Figmentofmyimagination · 26/09/2020 14:59

In my DD’s case one right thing would have been spelling out in June that there would be no face to face teaching at all - not even socially distanced chemistry and biology laboratory sessions, and that there was in fact no academic need whatsoever for her to travel to university and sign her £800 a month agreement (she is in uni halls run by a private provider) - or even to set this out as a possibility and tell students they had a choice whether to study remotely from home if they would rather.

One right thing now - at the very least - would be to provide a significant fee discount.

Another would be ensuring that these isolating young people are provided at least with food, drink, broadband, laundry facilities, mental health support, regular structured zoom ‘town hall’ meetings with the uni so they know exactly what the uni is doing to rectify this situation, timeframe, who is taking responsibility etc etc at no additional cost, and a discount from their hall fees.

Adults outside higher education would never be treated like this.
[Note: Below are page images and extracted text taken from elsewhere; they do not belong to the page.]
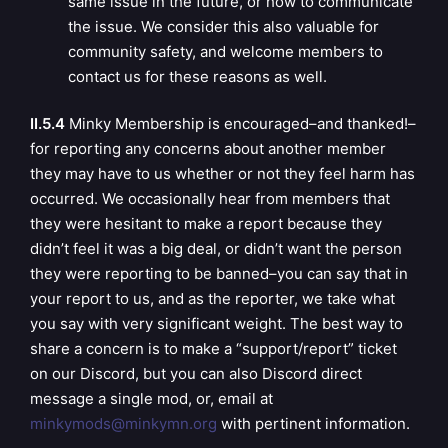
same issue in the future, or how to communicate
the issue. We consider this also valuable for
community safety, and welcome members to
contact us for these reasons as well.
II.5.4
Minky Membership is encouraged–and thanked!–
for reporting any concerns about another member
they may have to us whether or not they feel harm has
occurred. We occasionally hear from members that
they were hesitant to make a report because they
didn’t feel it was a big deal, or didn’t want the person
they were reporting to be banned–you can say that in
your report to us, and as the reporter, we take what
you say with very significant weight. The best way to
share a concern is to make a “support/report” ticket
on our Discord, but you can also Discord direct
message a single mod, or, email at
minkymods@minkymn.org
with pertinent information.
The uk infantilises it’s students.

Moving forward the other ‘right thing’ would be to maximise opportunities for students to engage in social activities eg outdoor sport, outdoor walks, outdoor live concerts, outdoor theatre, etc in a socially distanced way - so that they have at least some balance in their lives and some chance to make new friends. Their ‘household bubble’ is made up of a group of random strangers they have only just set eyes on.